> [EXERCISE DIRECTIONS]: Extract the opening line of the entries and every line after it, stopping at and including the line that contains "[901,114,919,123] [649,129,720,138] and". Do not include pictures.

> [DATA FOR PROCESSING]:

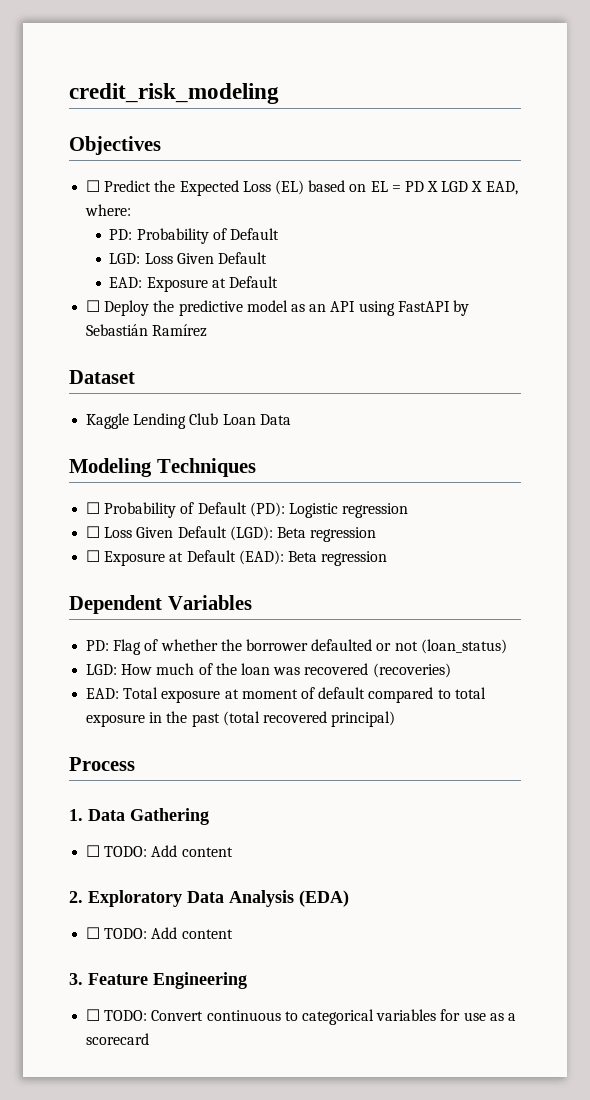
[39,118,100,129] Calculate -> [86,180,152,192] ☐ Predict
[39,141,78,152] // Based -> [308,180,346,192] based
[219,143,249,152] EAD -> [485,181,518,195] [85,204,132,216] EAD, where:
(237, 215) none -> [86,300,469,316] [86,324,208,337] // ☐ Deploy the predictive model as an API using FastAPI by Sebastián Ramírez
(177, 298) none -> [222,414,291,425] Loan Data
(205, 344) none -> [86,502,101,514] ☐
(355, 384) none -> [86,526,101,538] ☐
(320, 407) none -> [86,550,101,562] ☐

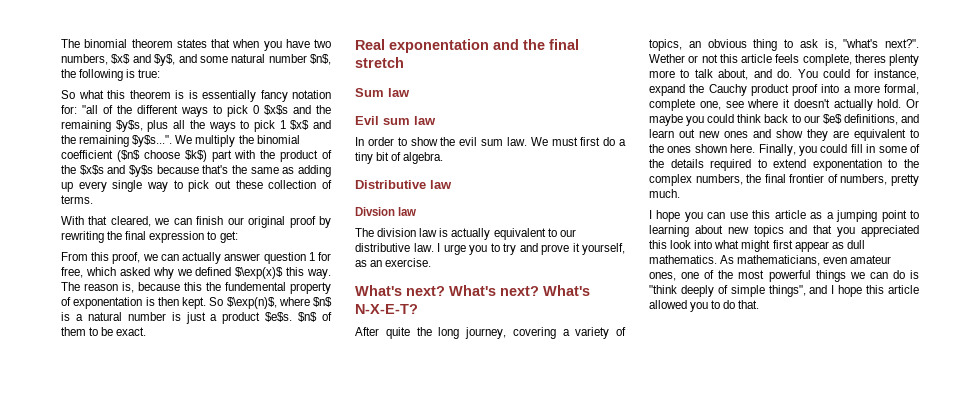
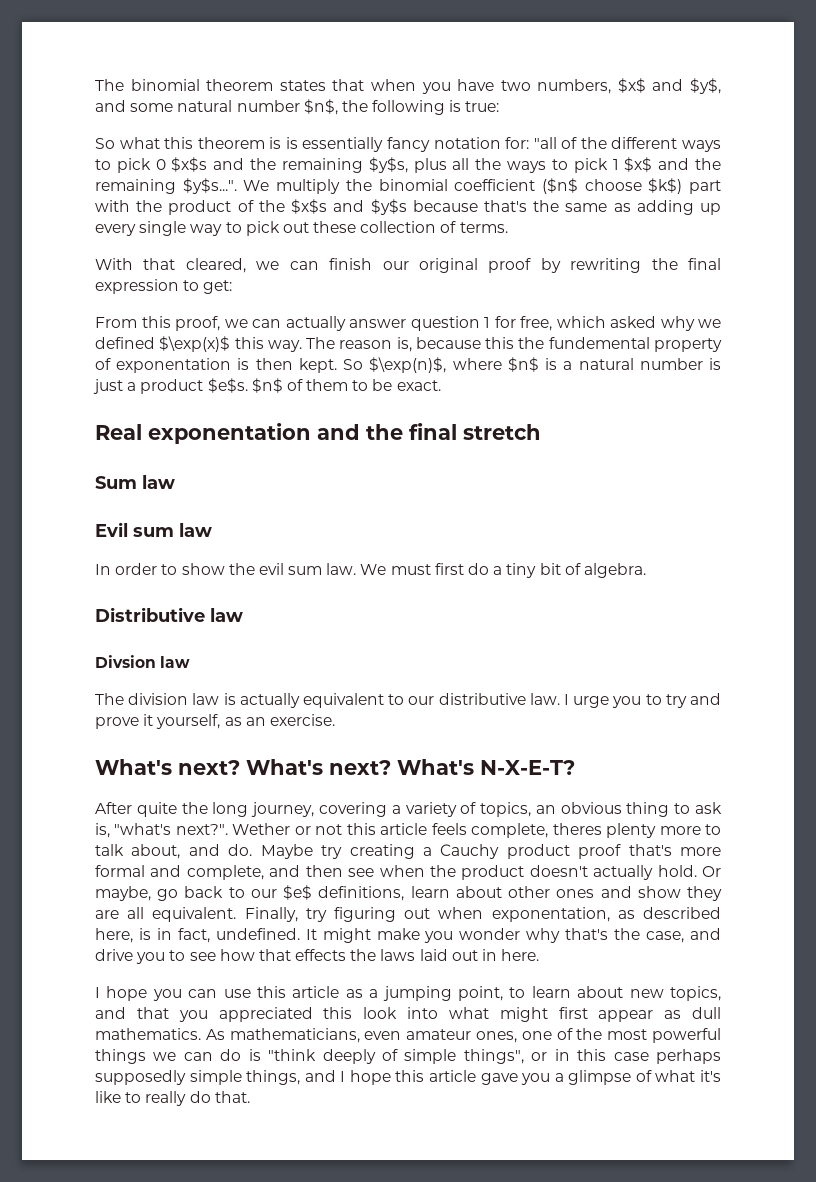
[797,69,919,80] [649,84,919,96] [649,99,919,111] [649,114,762,126] You could for instance, expand the Cauchy product proof into a more formal, complete one, see where it doesn't actually hold. Or maybe you could think -> [260,844,721,859] [95,865,721,880] [95,886,179,901] Maybe try creating a Cauchy product proof that's more formal and complete, and then see when the product doesn't actually hold. Or maybe, go
[901,114,919,123] [649,129,720,138] and learn out new -> [410,886,551,898] learn about other
[854,129,919,141] [649,144,920,156] [649,159,919,171] [649,174,919,186] [649,189,680,198] equivalent to the ones shown here. Finally, you could fill in some of the details required to extend exponentation to the complex numbers, the final frontier of numbers, pretty much. -> [127,907,721,922] [95,928,722,943] [95,949,540,964] all equivalent. Finally, try figuring out when exponentation, as described here, is in fact, undefined. It might make you wonder why that's the case, and drive you to see how that effects the laws laid out in here.
[881,210,919,222] [649,225,689,237] point to learning -> [458,986,571,1001] point, to learn
[753,225,784,237] topics -> [669,986,721,1001] topics,
(806, 291) none -> [531,1049,722,1064] [95,1070,301,1085] or in this case perhaps supposedly simple things,
[649,300,721,312] allowed you to -> [480,1070,721,1085] [95,1091,187,1106] gave you a glimpse of what it's like to really

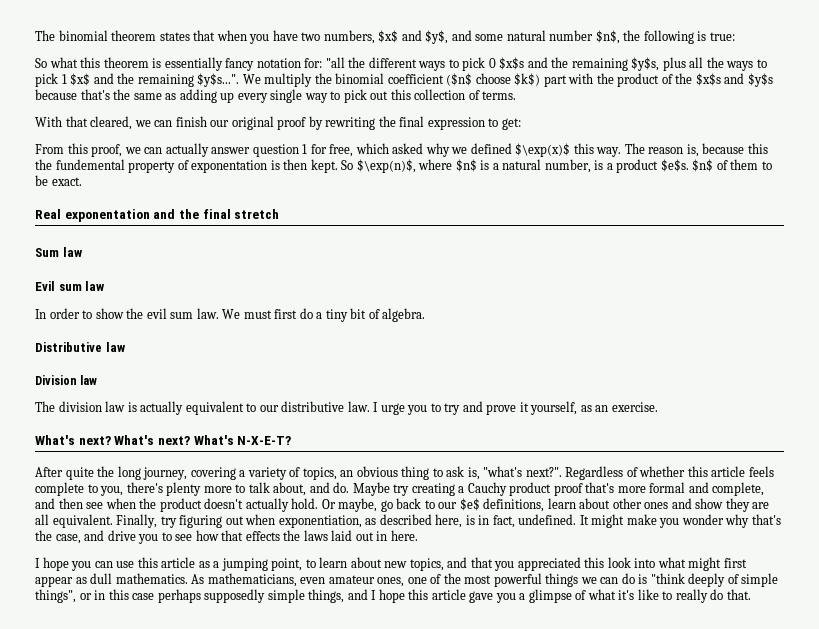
[285,137,298,149] is -> (162, 63) none
[561,137,578,149] of -> (345, 62) none
[313,221,357,233] these -> [390,89,411,100] this
[639,358,721,370] [93,379,123,394] number is just -> [544,159,604,173] number, is
[95,655,156,668] Divsion -> [35,375,77,385] Division
[232,823,602,838] Wether or not this article feels complete, theres -> [565,466,774,480] [35,482,163,496] Regardless of whether this article feels complete to you, there's
[491,907,610,922] exponentation, -> [278,515,362,528] exponentiation,

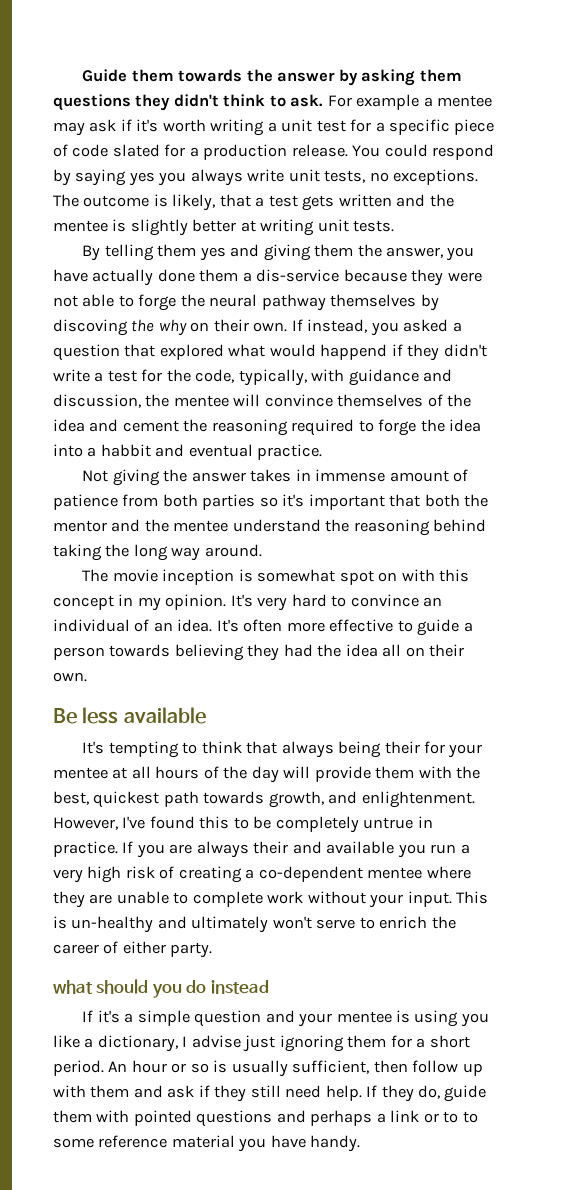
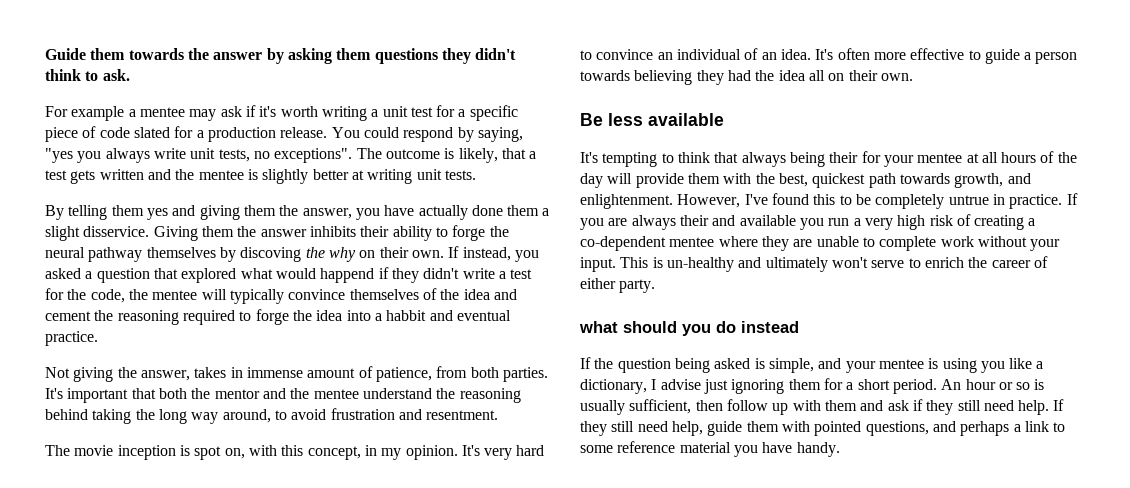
(324, 100) none -> (130, 75) //
[75,169,155,186] saying yes -> [477,127,523,142] [45,148,73,163] saying, "yes
[393,169,479,185] exceptions. -> [274,148,353,163] exceptions".
[256,269,482,286] [53,294,115,307] dis-service because they were not able -> [45,226,432,241] slight disservice. Giving them the answer inhibits their ability
[238,369,453,386] [53,394,141,408] typically, with guidance and discussion, -> (125, 296) none
(261, 400) none -> [229,289,284,304] typically
[191,472,246,482] answer -> [140,370,190,381] answer,
[53,494,118,510] patience -> [375,367,432,382] patience,
[202,494,305,510] parties so it's -> [502,367,548,382] [45,388,63,399] parties. It's
[204,544,262,557] around. -> [222,408,499,423] around, to avoid frustration and resentment.
[257,569,398,585] somewhat spot on -> [194,446,245,460] spot on,
[53,595,114,610] concept -> [307,446,361,460] concept,
[97,1010,262,1027] it's a simple question -> [594,358,814,373] the question being asked is simple,
[418,1085,441,1099] do, -> [611,421,703,436] still need help,
[196,1110,273,1127] questions -> [865,421,929,436] questions,
[423,1111,459,1123] or to -> (1049, 426) none

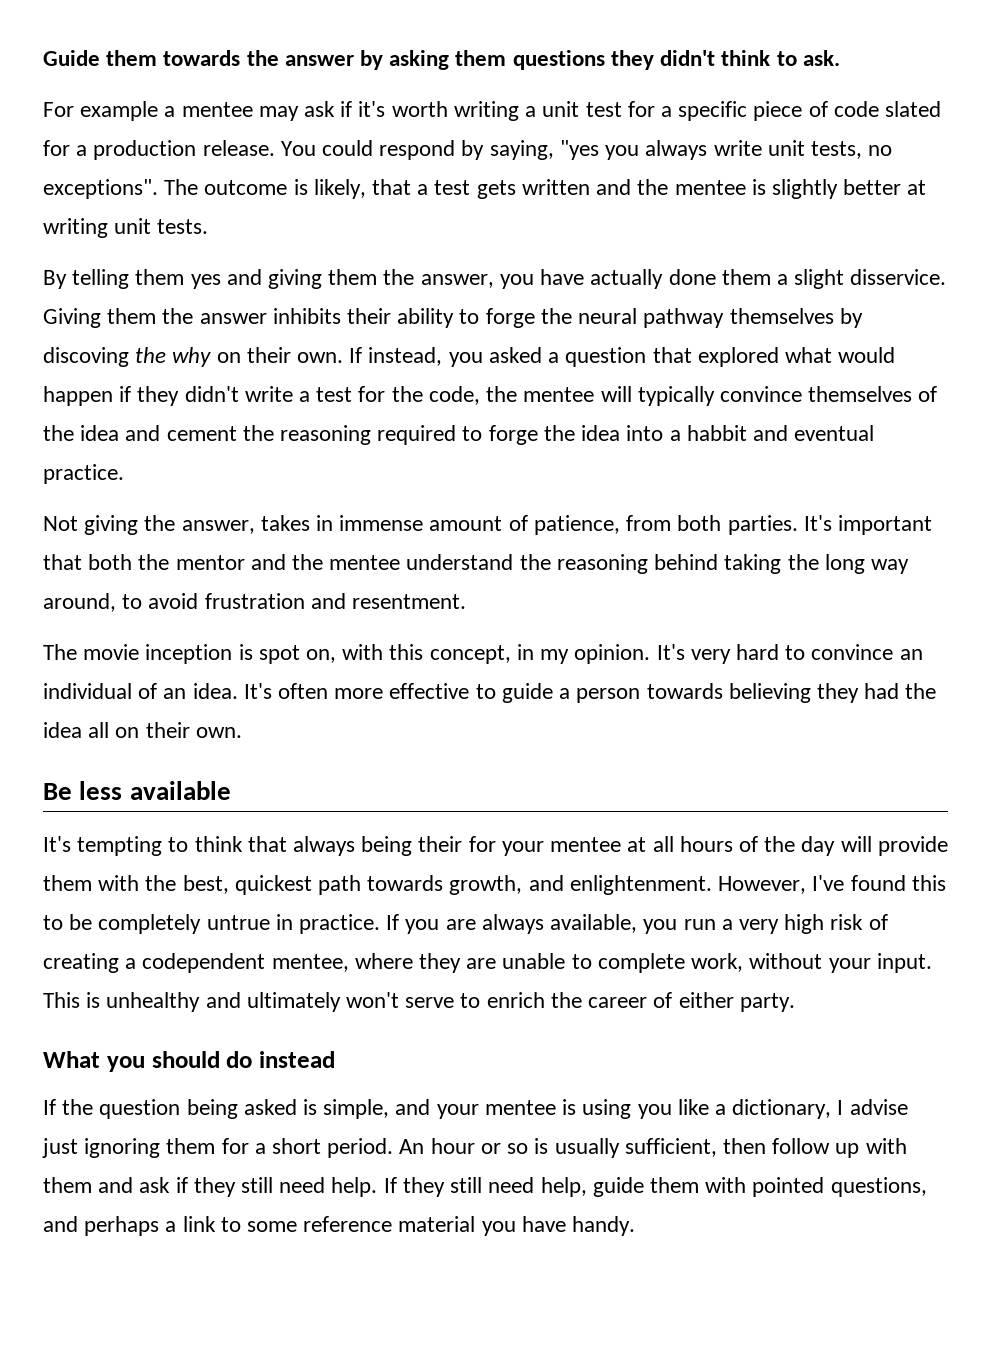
[320,268,375,283] happend -> [43,386,113,406] happen
[679,215,796,226] their and available -> [550,914,638,933] available,
[580,236,715,251] co-dependent mentee -> [142,953,349,973] codependent mentee,
[940,236,974,247] work -> [691,953,744,972] work,
[666,257,734,272] un-healthy -> [106,992,201,1012] unhealthy
[579,321,711,336] what should you -> [43,1051,220,1072] What you should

> [SOLUTION]:
[39,118,100,129] Calculate -> [86,180,152,192] ☐ Predict
[39,141,78,152] // Based -> [308,180,346,192] based
[219,143,249,152] EAD -> [485,181,518,195] [85,204,132,216] EAD, where:
(237, 215) none -> [86,300,469,316] [86,324,208,337] // ☐ Deploy the predictive model as an API using FastAPI by Sebastián Ramírez
(177, 298) none -> [222,414,291,425] Loan Data
(205, 344) none -> [86,502,101,514] ☐
(355, 384) none -> [86,526,101,538] ☐
(320, 407) none -> [86,550,101,562] ☐

[797,69,919,80] [649,84,919,96] [649,99,919,111] [649,114,762,126] You could for instance, expand the Cauchy product proof into a more formal, complete one, see where it doesn't actually hold. Or maybe you could think -> [260,844,721,859] [95,865,721,880] [95,886,179,901] Maybe try creating a Cauchy product proof that's more formal and complete, and then see when the product doesn't actually hold. Or maybe, go
[901,114,919,123] [649,129,720,138] and learn out new -> [410,886,551,898] learn about other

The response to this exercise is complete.